• [Required action]: Pictures should be omitted from your copy. Everything else in the entries below must be restated word for word.

• [Data supplied]:
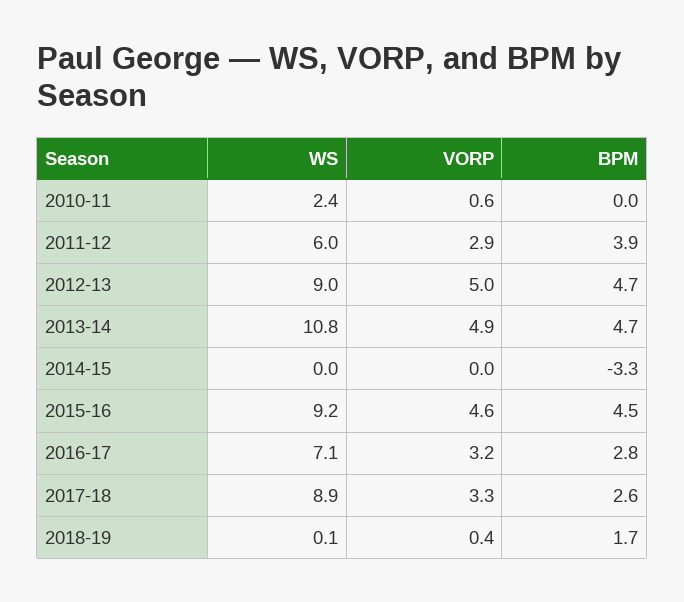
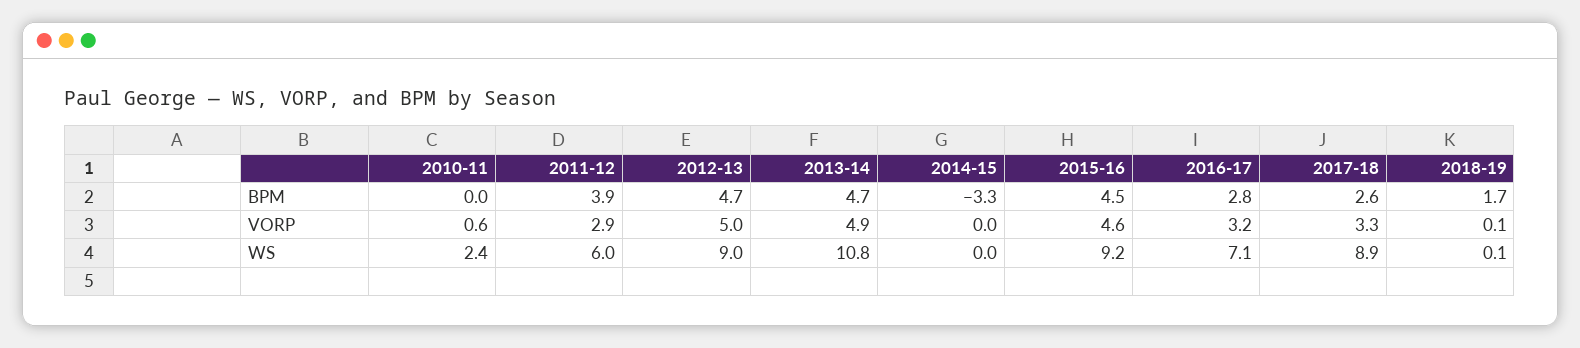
VORP, 2018-19: 0.4 -> 0.1

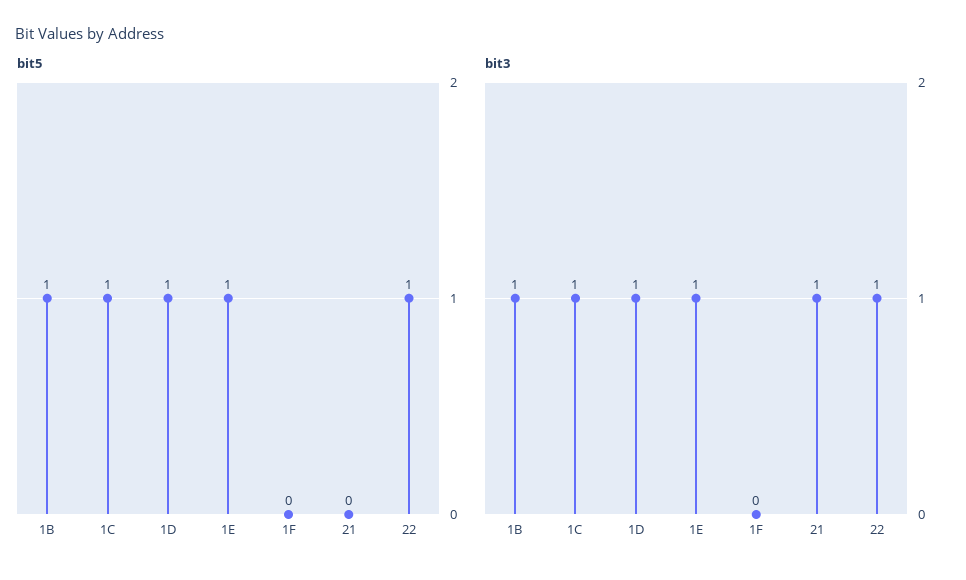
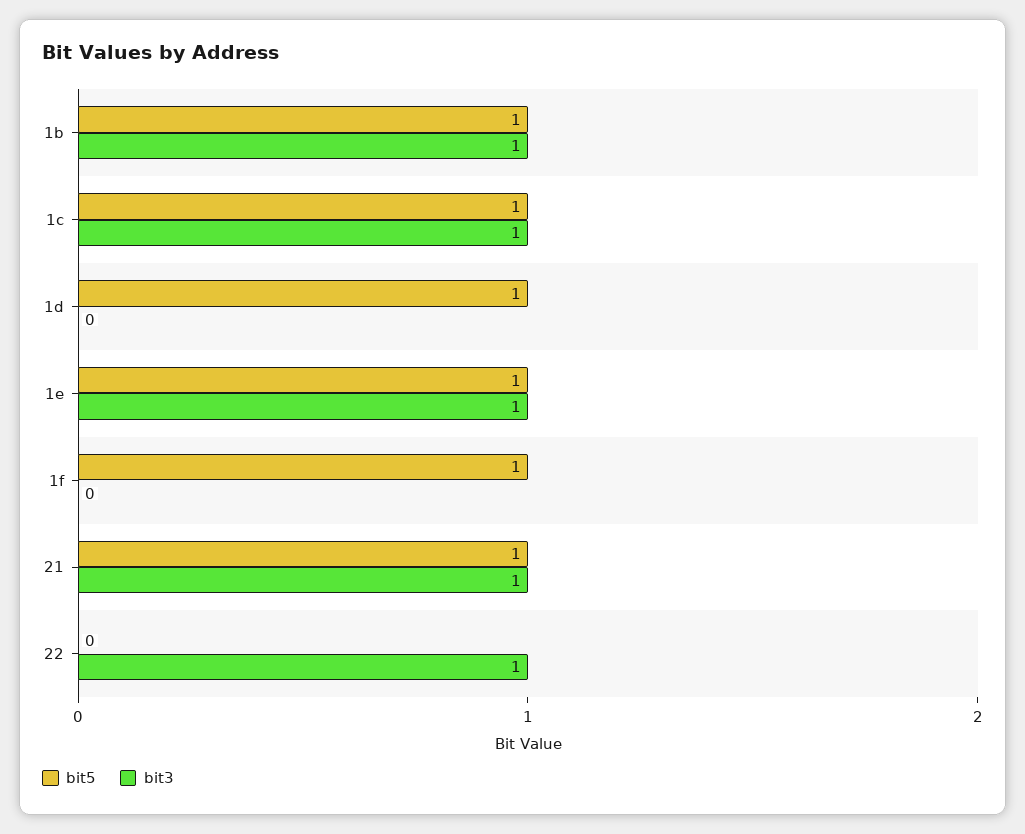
bit5, 1F: 0 -> 1
bit5, 21: 0 -> 1
bit5, 22: 1 -> 0
bit3, 1D: 1 -> 0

• [Result of this task]:
VORP, 2018-19: 0.4 -> 0.1

bit5, 1F: 0 -> 1
bit5, 21: 0 -> 1
bit5, 22: 1 -> 0
bit3, 1D: 1 -> 0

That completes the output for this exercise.